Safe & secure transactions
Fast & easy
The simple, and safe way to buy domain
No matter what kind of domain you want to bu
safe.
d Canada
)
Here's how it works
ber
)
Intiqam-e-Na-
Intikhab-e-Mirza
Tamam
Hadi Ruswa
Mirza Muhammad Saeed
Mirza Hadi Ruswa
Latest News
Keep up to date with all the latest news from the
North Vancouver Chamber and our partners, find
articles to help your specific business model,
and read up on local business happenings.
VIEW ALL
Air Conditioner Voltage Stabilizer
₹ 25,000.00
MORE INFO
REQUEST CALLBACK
* * * * * * *
_TASK_
Only the lines from the one with "and read up on local business happenings." through the final line above belong in the answer, each reproduced word for word.

_ANSWER BOX_
and read up on local business happenings.
VIEW ALL
Air Conditioner Voltage Stabilizer
₹ 25,000.00
MORE INFO
REQUEST CALLBACK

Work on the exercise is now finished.